Excerpt to read:
........
Sunday, September 11, 2011

A "Perfect Friend" and a Second Chance

    Friendship, I don't know exactly why I still gather information about it. It seems that I'm so obsessed about having friends who share their thoughts to me and be with me all the time, someone who has the same activities like me and being along to all places I go. My vision of friendship was in a certain way wrong, confusing, not understandable, weird…. I considered that being with a friend will get me more into knowing more about friendship: sharing things and ideas, experiences and activities of life.
    The problem was, they don't seem to share most of it with me. I could see it, those who I consider as friends, sharing more things to the other people, getting into the detail more, giving the time with them, and other similar things. Maybe they share the most important points; maybe they believe I won't give a good response of its awesome activities; maybe I’m not his best friend, only a friend of the moment, or maybe I don’t have something good to share or an interesting thing to comment.
    “They are always the same.  They have the same behavior: being silent with me, not saying something when we gather in a place, talking things I guess they don’t know what to say, because maybe that’s not the thing they want to talk or maybe their normal activities are not for my ears to listen….”  Those were the words I conclude of all the gatherings I had with my friends. And I was trying to say something at that moment, something appropriate, similar to the conversation we were having now, to get the attention of my friend, to let him know my friendship is good and innocent. Nothing came to my mind, and they would say I was a timid boy, a boring person, someone whose life would not get the attention of anybody…, I don’t know if my life would be interesting, or worth of tell.
    But, the thing is, they’re right. My life has little interesting things to share; I was poor of experiencing activities of life; my experiences of life were inferior to those of great notoriety. It’s confusing, because I don’t get quickly what things they like, and if I share those things they like, or something similar, would they get the idea of my sharing? So time got on me, but at that time I could finally know what things I could share, and get the confidence of sharing with my friend what I really like. But when thing happens happily, they would expand their horizon to the world and sees something better….
........
Material provided:
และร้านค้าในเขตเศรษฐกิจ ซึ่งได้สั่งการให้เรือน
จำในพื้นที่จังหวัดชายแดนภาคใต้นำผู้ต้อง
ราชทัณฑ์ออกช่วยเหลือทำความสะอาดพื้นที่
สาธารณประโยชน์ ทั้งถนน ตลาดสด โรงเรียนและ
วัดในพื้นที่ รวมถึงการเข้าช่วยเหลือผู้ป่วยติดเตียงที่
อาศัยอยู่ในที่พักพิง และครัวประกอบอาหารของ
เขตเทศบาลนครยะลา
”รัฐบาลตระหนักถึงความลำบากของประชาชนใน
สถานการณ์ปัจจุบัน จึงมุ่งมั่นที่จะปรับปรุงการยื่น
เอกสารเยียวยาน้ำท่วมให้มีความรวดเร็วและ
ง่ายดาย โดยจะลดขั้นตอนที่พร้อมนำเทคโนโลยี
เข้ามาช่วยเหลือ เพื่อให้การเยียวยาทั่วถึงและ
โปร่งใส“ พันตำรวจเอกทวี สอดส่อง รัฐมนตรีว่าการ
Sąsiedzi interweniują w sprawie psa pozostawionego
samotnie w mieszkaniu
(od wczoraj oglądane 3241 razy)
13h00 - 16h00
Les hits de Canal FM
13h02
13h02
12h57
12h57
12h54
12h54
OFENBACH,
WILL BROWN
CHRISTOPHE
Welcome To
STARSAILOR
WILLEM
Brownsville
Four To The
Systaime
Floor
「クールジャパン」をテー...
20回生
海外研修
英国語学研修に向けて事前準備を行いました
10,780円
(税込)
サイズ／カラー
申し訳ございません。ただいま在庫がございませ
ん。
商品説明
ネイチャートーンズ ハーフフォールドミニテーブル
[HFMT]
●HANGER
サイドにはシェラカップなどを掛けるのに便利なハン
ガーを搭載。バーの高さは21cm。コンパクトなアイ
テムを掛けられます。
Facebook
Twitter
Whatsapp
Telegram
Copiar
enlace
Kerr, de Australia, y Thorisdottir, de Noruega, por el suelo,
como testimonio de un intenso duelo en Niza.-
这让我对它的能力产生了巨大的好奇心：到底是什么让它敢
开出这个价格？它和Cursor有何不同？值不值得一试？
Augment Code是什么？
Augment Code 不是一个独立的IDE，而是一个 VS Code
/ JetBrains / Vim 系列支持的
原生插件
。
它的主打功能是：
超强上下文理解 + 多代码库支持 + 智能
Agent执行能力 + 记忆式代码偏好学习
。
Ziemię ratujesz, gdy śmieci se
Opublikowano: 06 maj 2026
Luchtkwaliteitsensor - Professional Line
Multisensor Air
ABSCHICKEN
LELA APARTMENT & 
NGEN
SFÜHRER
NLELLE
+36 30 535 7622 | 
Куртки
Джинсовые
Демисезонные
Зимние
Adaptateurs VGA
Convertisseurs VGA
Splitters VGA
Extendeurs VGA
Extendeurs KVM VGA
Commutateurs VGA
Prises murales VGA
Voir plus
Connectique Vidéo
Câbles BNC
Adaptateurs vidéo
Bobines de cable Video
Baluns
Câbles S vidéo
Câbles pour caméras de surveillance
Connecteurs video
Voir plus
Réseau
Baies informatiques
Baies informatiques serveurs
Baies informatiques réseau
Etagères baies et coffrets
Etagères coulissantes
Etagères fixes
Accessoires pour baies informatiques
........
Tasks and exercises:
(a) On what date was the blog post about friendship posted?
(b) Quote the blog post about friendship from the words "Sunday, September 11, 2011" up to and including the words "activities of life.".

Answers provided:
(a) Sunday, September 11, 2011

(b)
Sunday, September 11, 2011

A "Perfect Friend" and a Second Chance

    Friendship, I don't know exactly why I still gather information about it. It seems that I'm so obsessed about having friends who share their thoughts to me and be with me all the time, someone who has the same activities like me and being along to all places I go. My vision of friendship was in a certain way wrong, confusing, not understandable, weird…. I considered that being with a friend will get me more into knowing more about friendship: sharing things and ideas, experiences and activities of life.